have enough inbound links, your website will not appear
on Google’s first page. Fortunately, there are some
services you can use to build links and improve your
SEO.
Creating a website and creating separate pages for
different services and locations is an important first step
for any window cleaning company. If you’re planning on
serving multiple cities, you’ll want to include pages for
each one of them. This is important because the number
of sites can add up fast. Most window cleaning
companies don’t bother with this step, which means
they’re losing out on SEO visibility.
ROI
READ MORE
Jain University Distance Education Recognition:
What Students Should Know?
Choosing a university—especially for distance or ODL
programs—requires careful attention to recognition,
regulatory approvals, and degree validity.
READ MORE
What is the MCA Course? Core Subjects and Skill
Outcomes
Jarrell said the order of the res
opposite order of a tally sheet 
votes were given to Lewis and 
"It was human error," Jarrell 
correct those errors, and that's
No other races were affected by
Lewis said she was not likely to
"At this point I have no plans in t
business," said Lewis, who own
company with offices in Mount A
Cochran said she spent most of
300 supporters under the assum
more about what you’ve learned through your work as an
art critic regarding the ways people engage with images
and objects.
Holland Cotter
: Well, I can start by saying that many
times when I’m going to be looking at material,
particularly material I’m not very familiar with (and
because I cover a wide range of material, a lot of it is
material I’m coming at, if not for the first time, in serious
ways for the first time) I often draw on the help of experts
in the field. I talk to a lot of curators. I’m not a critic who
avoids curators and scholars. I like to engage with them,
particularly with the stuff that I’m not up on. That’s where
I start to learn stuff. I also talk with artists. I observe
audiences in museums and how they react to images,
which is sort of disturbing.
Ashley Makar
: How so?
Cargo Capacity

◆ ◆ ◆ ◆

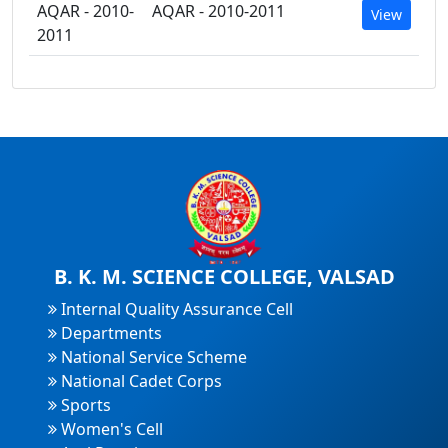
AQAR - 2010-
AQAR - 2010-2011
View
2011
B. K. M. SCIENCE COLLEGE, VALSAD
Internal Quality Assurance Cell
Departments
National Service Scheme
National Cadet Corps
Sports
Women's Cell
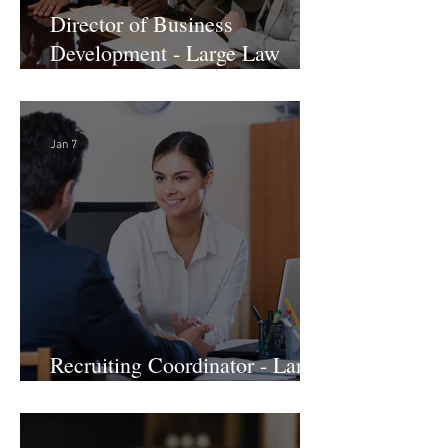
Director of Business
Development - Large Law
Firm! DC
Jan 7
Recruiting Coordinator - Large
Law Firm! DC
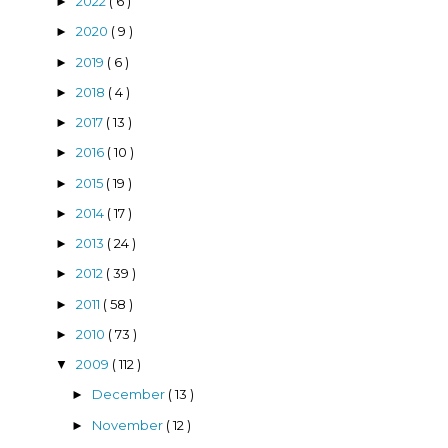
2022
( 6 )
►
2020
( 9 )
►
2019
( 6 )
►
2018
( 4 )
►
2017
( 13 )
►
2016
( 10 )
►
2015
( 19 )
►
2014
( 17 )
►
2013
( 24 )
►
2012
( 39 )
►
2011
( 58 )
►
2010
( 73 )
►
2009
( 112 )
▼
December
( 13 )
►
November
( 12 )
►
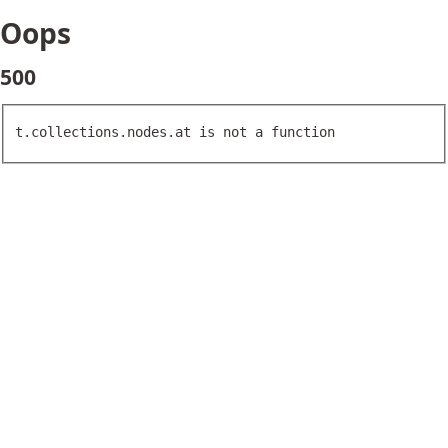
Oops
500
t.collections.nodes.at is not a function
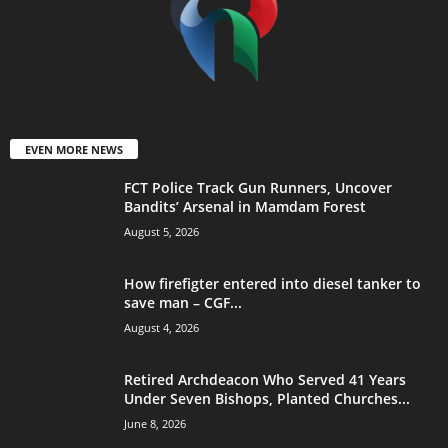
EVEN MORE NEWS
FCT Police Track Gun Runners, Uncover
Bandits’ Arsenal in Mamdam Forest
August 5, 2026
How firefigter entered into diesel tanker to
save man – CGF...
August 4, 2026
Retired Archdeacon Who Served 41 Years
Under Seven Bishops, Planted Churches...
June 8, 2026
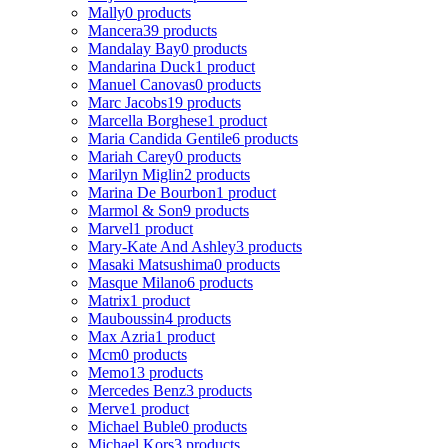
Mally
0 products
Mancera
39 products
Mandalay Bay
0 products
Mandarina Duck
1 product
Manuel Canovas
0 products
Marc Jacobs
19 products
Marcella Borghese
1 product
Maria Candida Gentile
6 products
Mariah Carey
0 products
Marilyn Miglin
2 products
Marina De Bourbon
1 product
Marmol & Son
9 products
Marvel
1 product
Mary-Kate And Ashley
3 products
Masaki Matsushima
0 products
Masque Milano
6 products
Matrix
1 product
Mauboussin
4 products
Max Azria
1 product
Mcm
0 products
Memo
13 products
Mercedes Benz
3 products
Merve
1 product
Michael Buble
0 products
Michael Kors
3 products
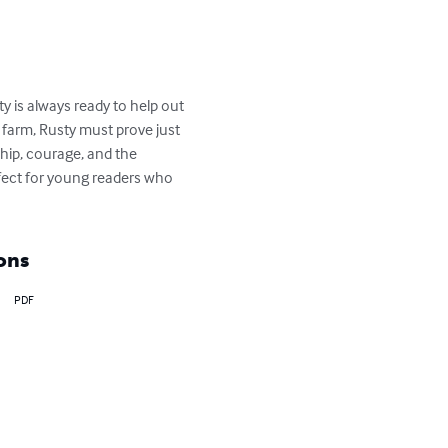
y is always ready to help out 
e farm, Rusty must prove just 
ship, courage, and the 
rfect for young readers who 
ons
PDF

◆ ◆ ◆ ◆

> YOUR OBJECTIVE: Rewrite everything from "EVEN MORE NEWS" down to "June 8, 2026" in the rows above, putting "Stockpile" in place of "Arsenal" and changing nothing else.

> TASK OUTPUT:
EVEN MORE NEWS
FCT Police Track Gun Runners, Uncover
Bandits’ Stockpile in Mamdam Forest
August 5, 2026
How firefigter entered into diesel tanker to
save man – CGF...
August 4, 2026
Retired Archdeacon Who Served 41 Years
Under Seven Bishops, Planted Churches...
June 8, 2026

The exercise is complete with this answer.